Friday, October 24, 2008

Living Epic, the online course, live for registration!

Thanks to the wonderful folks at the UConn Center for Continuing Studies, we've got a very nice gateway into the first tangible effort of the Video Games and Human Values Initiative, my short course in January 2009 for teachers, parents, and anyone else who's interested, "Living Epic: The Power of Video Games in Culture from the Ancient to Modern World." Suitable for a virtual stocking stuffer, this course will be, above all, a great way for us to start reaching an audience of teachers who want to think about the educational potential of games in a new way.

To be completely clear, here's where you register.

The initiative itself now has a spiffy new Ning social network. I beseech you, if you like what we're up to, to head over, join up, and start talking about the future of this conversation. Most importantly, we're starting to talk about the proto-symposium, "Defining Play," inspired by the wonderful work of Corvus Elrod.

Thursday, October 9, 2008

Notes from the Spice Mines of Kessel

Apologies for the darkness of Living Epic over the past few weeks. As you’ll gather from the notes below, I’ve been busy not just with my ordinary teaching duties (this semester that’s Greek Civilization, Intermediate Latin, Plato-as-practice, and Plato’s Phaedrus with my advanced Greek students [even more glorious, and even more sexy, in the original]), but also more importantly with the center.

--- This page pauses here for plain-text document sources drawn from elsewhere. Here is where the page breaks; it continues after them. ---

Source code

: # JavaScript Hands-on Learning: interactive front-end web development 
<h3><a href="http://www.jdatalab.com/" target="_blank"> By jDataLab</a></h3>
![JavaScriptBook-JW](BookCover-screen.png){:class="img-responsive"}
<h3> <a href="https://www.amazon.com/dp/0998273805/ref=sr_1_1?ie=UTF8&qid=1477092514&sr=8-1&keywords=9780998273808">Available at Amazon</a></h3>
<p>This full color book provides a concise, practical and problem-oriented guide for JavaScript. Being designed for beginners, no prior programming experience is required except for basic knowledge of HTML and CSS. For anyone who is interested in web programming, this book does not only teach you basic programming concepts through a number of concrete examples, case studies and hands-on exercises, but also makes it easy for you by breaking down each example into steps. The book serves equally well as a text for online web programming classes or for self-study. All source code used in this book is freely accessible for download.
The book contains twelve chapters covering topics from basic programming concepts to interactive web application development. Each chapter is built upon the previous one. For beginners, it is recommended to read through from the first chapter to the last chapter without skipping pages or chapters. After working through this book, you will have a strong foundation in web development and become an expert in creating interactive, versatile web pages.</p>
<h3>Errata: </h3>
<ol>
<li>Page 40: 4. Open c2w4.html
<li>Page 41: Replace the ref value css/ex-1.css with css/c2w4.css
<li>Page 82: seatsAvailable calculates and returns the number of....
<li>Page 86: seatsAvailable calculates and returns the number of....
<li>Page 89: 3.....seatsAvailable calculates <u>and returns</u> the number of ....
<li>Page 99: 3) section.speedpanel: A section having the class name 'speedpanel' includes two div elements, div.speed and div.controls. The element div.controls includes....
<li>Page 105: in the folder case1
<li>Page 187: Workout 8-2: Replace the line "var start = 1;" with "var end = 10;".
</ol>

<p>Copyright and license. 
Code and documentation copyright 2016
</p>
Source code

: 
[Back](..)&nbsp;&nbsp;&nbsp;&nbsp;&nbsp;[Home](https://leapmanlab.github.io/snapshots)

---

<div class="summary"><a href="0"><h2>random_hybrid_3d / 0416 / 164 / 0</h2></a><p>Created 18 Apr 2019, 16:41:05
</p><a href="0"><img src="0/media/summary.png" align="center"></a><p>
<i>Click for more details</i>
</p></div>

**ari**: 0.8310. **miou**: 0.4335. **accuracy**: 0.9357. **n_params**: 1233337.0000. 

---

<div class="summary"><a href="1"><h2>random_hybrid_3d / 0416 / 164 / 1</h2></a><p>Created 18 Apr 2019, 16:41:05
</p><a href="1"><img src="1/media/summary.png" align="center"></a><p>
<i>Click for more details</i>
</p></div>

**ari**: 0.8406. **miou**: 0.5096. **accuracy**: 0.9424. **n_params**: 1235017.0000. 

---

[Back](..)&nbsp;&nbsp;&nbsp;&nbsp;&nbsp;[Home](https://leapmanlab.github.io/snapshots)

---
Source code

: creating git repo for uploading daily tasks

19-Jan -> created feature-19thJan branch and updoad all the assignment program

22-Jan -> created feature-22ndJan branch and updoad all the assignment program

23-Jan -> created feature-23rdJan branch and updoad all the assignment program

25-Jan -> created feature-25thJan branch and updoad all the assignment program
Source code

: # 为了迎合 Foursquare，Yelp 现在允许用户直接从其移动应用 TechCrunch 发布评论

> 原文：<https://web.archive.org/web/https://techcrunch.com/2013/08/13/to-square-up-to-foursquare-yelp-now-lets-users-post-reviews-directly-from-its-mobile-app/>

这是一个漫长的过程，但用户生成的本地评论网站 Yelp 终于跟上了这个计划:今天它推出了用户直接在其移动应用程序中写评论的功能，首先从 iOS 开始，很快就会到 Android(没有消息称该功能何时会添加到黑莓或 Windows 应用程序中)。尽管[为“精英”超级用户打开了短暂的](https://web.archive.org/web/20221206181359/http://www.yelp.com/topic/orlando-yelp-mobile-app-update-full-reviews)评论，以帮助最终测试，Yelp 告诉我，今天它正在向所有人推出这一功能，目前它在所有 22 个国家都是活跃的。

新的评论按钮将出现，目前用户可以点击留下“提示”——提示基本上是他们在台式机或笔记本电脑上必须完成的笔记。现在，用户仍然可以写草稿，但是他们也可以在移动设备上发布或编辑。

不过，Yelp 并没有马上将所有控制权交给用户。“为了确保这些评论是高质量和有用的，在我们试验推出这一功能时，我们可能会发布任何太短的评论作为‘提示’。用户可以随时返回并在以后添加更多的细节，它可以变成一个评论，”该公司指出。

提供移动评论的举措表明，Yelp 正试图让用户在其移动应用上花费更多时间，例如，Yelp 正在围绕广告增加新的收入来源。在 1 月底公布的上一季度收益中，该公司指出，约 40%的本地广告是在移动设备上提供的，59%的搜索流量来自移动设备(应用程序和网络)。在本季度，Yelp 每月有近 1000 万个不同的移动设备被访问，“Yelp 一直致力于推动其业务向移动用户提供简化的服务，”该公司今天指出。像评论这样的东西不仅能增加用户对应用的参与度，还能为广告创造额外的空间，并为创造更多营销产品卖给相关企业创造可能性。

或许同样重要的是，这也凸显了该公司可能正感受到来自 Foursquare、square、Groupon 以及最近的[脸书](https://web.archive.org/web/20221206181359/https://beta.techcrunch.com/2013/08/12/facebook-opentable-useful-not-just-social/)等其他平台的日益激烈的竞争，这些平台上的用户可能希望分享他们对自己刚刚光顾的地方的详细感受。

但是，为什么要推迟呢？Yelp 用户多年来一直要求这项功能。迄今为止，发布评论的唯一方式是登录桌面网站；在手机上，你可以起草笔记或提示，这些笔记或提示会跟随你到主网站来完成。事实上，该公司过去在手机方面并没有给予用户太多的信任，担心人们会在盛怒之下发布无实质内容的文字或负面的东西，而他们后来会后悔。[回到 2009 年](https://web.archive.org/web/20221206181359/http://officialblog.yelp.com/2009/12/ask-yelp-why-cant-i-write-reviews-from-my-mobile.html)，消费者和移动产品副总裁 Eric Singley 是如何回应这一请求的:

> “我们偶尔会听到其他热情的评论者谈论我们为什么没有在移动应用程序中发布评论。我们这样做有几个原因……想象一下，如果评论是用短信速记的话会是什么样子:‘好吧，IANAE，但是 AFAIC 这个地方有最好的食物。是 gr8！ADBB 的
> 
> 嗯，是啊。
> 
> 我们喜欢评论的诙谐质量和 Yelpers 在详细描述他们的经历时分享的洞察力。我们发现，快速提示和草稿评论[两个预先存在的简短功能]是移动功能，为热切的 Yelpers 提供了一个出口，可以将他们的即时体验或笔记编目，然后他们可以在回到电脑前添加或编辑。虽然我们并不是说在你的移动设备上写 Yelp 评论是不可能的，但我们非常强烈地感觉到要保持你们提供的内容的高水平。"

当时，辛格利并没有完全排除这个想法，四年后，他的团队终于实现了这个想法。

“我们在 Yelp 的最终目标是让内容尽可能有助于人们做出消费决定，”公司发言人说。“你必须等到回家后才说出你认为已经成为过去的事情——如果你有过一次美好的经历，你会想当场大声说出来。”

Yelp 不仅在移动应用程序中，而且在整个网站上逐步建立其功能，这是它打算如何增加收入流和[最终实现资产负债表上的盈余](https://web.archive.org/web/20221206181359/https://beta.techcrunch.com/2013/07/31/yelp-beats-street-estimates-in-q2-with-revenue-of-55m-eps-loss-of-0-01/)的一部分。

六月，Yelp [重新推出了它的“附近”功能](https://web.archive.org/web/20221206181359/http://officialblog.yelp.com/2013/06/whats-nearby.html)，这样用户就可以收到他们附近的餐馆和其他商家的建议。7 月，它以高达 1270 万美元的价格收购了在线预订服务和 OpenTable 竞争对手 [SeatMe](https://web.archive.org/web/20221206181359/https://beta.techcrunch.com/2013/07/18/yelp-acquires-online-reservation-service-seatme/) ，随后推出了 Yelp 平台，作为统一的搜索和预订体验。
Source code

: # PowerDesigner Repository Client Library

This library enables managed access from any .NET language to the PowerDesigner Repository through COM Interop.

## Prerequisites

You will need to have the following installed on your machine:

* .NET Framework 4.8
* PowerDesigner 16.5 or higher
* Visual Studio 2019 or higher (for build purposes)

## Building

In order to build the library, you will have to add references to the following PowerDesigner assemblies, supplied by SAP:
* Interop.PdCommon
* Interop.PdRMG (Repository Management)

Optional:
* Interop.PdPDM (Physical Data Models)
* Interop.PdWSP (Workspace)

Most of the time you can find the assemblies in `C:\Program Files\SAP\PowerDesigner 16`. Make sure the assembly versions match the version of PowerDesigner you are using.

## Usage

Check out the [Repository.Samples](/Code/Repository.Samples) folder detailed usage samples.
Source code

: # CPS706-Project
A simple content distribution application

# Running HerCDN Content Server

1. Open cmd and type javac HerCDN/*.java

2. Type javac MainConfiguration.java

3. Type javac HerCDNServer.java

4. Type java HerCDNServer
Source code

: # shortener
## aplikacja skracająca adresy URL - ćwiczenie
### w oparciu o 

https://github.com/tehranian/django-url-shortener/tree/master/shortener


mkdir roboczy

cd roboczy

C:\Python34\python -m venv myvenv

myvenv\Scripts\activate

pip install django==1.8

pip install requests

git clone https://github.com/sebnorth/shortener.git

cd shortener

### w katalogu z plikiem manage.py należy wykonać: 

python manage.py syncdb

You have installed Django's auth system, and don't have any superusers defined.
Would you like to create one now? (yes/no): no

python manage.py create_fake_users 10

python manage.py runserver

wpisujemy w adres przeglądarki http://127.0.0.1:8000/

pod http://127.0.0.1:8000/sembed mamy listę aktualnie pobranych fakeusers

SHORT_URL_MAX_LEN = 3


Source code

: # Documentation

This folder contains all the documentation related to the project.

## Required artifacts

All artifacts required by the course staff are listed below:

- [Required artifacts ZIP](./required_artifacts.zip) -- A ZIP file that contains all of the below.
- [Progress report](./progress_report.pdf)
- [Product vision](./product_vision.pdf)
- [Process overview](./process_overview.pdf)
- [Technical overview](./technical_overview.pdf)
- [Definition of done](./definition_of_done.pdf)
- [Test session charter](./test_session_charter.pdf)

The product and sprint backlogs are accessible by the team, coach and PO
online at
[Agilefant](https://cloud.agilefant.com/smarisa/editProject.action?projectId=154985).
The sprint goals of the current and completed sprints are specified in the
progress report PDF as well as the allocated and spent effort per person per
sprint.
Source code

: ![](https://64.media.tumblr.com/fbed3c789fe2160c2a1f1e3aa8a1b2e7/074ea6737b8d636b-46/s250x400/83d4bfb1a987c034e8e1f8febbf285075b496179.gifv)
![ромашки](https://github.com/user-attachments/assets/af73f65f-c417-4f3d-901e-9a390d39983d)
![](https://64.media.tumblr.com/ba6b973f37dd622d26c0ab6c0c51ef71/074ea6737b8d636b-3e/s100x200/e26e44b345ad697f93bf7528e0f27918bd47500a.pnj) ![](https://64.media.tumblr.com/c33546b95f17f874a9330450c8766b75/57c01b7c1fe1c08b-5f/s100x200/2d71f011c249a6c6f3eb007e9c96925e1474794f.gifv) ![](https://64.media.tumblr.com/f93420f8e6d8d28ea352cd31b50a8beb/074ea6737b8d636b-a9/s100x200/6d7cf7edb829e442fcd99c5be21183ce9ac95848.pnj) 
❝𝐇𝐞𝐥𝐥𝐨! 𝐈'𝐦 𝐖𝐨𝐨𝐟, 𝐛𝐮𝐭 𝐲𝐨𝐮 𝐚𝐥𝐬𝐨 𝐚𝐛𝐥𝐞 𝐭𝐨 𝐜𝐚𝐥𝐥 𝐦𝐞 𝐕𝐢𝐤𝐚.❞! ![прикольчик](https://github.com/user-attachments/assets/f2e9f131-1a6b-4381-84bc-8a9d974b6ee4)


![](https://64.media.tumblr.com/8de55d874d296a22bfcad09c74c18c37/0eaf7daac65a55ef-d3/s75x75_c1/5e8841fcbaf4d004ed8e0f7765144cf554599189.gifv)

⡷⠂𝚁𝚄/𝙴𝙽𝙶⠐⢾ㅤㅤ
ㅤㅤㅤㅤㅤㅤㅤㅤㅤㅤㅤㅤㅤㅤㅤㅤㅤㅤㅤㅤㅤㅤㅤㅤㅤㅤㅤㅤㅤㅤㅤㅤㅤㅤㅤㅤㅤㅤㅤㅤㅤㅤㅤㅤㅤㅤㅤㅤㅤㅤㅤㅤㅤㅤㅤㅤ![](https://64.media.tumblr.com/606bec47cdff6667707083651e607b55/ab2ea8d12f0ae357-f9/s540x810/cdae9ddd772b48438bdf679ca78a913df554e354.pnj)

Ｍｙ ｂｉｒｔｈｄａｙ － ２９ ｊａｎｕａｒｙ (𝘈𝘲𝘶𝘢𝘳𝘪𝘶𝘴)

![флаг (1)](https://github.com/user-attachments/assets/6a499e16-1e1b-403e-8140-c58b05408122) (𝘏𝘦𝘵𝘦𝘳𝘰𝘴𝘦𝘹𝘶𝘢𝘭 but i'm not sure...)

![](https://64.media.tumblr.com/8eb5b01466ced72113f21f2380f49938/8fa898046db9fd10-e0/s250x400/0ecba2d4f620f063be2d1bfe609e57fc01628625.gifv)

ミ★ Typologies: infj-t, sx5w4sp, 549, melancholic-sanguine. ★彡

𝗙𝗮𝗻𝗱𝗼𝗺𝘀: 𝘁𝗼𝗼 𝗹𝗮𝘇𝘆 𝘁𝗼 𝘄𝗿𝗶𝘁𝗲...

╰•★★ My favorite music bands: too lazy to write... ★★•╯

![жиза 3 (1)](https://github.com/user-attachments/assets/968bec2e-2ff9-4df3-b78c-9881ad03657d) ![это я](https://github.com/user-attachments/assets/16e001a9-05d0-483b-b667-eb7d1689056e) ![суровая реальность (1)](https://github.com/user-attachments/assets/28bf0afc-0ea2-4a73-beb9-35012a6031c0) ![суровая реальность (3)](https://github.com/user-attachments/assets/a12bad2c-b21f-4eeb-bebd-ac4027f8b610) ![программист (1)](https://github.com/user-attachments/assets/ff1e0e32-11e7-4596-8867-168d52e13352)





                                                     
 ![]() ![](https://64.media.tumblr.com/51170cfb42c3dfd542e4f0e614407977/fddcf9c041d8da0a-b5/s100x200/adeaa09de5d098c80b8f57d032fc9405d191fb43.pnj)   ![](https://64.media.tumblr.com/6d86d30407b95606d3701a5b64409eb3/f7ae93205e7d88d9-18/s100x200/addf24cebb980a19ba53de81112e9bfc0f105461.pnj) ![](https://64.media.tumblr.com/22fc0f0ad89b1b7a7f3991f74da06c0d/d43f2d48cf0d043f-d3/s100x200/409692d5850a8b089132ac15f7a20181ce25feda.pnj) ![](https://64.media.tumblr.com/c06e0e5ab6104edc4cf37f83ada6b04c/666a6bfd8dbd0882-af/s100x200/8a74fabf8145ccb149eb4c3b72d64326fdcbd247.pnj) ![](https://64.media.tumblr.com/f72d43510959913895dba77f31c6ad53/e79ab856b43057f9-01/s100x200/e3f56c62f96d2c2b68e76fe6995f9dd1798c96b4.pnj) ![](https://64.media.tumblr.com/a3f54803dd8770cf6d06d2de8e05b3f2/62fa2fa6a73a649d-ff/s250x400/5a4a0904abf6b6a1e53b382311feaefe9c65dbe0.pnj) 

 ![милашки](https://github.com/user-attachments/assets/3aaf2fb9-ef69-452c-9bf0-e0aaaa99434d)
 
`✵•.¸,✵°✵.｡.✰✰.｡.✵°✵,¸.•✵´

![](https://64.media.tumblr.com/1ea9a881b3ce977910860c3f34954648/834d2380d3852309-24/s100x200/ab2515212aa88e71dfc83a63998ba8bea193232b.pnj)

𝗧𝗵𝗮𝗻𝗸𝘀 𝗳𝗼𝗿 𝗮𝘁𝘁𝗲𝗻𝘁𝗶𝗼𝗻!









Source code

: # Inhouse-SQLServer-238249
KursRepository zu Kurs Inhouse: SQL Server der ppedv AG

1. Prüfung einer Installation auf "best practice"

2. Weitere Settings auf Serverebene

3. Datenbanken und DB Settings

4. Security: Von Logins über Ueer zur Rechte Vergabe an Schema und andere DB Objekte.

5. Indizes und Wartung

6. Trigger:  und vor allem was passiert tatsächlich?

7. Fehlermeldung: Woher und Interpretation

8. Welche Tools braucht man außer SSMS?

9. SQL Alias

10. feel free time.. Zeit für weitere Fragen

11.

Now that our first grant proposal is in, and I have a better feel for how the whole “You know, you really should give me all your money” game, I’ll be trying to get back on the blog, though I suspect for a while it’s going to be an echo-chamber sort of thing: I’ve got an incredible back-log now of amazingly smart things people like Michael Abbott, Iroquois Pliskin, Corvus Elrod, Steve Gaynor, and Duncan Fyfe have said that I want to comment on, however briefly. Since I’ll be starting to develop the materials for the courses now, also, I’ll be able to post about that, too.

Anyway, the first grant proposal, for a National Endowment for the Humanities Digital Humanities Start-Up grant, was uploaded yesterday. I’ve posted the narrative on the wiki, here. Comments on it are beyond welcome--I would upload my firstborn if I thought it could get a conversation started that would improve the center's self-formulations.

Next up is the Macarthur foundation’s Digital Media and Learning Competition, due in a week. The money would go to making our own persistent world with Sun’s Project Wonderland resources, and to giving out our first fellowships. In turn, that would mean we could do our first real symposium, and publish the proceedings. It’s all happening, maybe!

I’m giving a lecture, in the fun UConn Honors Last Lecture series, next week called “Bioshock in Plato’s Cave: How Video Games Can Lead Us into the Light.” Two weeks later I’m doing a scholarly luncheon talk at the UConn Humanities Institute called “End-Game Gear and the Multiplayer Epic from the Iliad to World of Warcraft,” which is pretty much an academic version of “Achilles’ Phat Lewtz,” which in turn is the prelude to what I hope will be my first peer-reviewable classics ‘n’ gaming article.

Finally, we’re getting very close to registration for the courses in January and the spring semester. I’ll post again with the relevant links soon!